(Study text Opens)

On another note, I talked to one of my sister's yesterday also. She told me that my other sister's soon to be ex- husband got the test results back from the doctor's. He had surgery on the 4th to remove his pancreas and part of his stomach. They did tests on other parts of his body, looking for cancer. He had to have his pancreas removed because of the cancer. Well, they found it in 1 of his lymph nodes, at least that is what they have said so far. It isn't good that they found it in his lymph glands. Usually when you find it there, well, it just isn't good most of the time. I'm hoping and praying for the best outcome possible. I was told that my sister isn't staying there to help him through it. I can sort of understand why but part of me just thinks that isn't right. I know that she doesn't love him anymore, but, they have been together for so many years and he is going to need someone there to help him keep a positive attitude and get through this. If he doesn't have anyone there for him, the chances are that he isn't going to make it. I feel so sorry for my sister and her husband. We had to go through the cancer thing with my mom, just last summer and that was beyond hard. We got through it because we pulled together as a family but the way he was raised, they don't know how to pull together, they just pull apart. That is one of the many reasons my sister can't stay there and watch or help. It just doesn't seem fair for her to have to do this again. I have always been told that He won't give you more than you can handle, but I think this is too much for her right now. It is too soon for her to be able to deal with this.

(Study text Closes)
(Information given Opens)

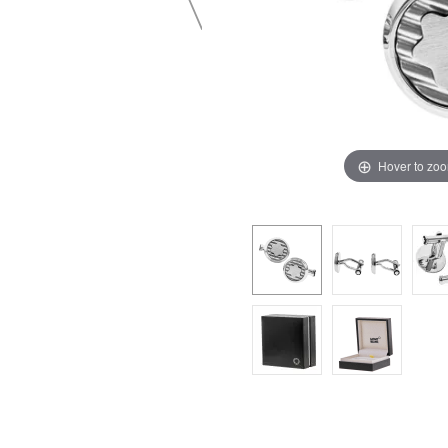
Hover to zo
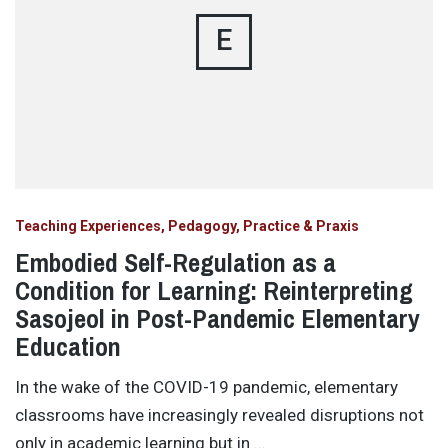
E
Teaching Experiences, Pedagogy, Practice & Praxis
Embodied Self-Regulation as a
Condition for Learning: Reinterpreting
Sasojeol in Post-Pandemic Elementary
Education
In the wake of the COVID-19 pandemic, elementary
classrooms have increasingly revealed disruptions not
only in academic learning but in …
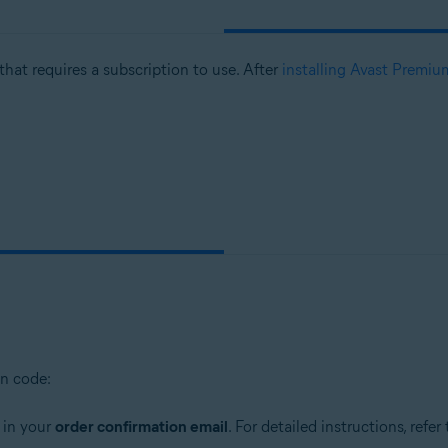
that requires a subscription to use. After
installing Avast Premiu
on code:
 in your
order confirmation email
. For detailed instructions, refer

(Information given Closes)

> [Activity 1]:
In the passage about the sister's husband's cancer, what was removed in his surgery on the 4th?
> [Activity 2]:
Resume the passage about the sister's husband's cancer from its last sentence and carry it on.
Ignore the records; they play no part in this.

> [Task output 1]:
His pancreas and part of his stomach.

> [Task output 2]:
I was talking to my husband about it this morning before he left for work and I told him that if we ever ended up like my sister and her husband and something like that happened to him, I would never leave him alone like that. I just couldn't do it to him, not after all the years together. I told him that I just had to tell him that, just so he would know. His response was that I better hope we don't win the lottery because if we do, then he won't have to worry about me, financially, and then he will be gone. How is that for being a loving, caring individual! I just looked at him and said, I know. Then he left for work and thatt was that. Kind of put a damper on my day because I now know that if something like that happened to me, I would be alone and that really hurt my soul. I'm done!